OPEC nations grapple with oversupply of oil
The world may be heading for an even greater oversupply of oil, and that possibility — which could drive down fuel and energy prices — is hanging over members of the OPEC cartel as they head into negotiations Thursday.
The oil-producing nations will decide whether to stick with production cuts they’ve endured for the past three years, relax them or deepen them in the hopes of propping up prices.
They’re negotiating through a tangle of tensions driving members in competing directions.
Saudi Aramco’s stock market debut, which will get off the ground Thursday when the state-run oil giant prices its shares, has put Saudi Arabia in a precarious position as it bets on what volume of oil production will hit a sweet spot for prices, with the added pressure of considering the interests of its shareholders.
The nation is already bearing the burden of the largest share of OPEC’s production cuts.
But some nations such as Iraq have been ignoring the agreement and producing more than their allotted amount.

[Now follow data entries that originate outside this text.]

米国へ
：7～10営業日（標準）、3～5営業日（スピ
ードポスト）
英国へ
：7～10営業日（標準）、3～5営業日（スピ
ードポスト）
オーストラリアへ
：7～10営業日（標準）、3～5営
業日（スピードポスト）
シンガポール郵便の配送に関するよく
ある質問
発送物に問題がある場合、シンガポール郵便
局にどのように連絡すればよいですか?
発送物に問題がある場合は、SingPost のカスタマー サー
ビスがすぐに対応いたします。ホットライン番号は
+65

“If people are already not complying to the current agreement, what’s the point to those that are complying cutting more? So the others can go on cheating?” said Bhushan Bahree, executive director of global oil at research group IHS Markit.

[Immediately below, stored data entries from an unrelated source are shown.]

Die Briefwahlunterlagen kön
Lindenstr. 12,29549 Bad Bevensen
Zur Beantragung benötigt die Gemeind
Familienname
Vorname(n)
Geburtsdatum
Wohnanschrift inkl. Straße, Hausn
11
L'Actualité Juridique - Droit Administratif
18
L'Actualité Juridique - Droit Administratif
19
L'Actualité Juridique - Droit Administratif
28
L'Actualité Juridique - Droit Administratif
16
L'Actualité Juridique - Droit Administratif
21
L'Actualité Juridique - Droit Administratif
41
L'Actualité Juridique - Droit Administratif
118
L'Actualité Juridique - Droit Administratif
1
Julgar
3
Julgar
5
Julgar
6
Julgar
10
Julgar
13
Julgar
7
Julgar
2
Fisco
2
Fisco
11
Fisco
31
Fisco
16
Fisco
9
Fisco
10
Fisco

“I think the Saudi position is they’re willing to cut more if needed, but they want better compliance.”
Brent crude oil hovered around $61 per barrel Wednesday afternoon.
Prices have fluctuated throughout the year, reaching nearly $75 per barrel in April after US sanctions on Iran and Venezuela limited world supply, but lingering trade tensions between the US and China dampened economic expectations, pushing prices back down.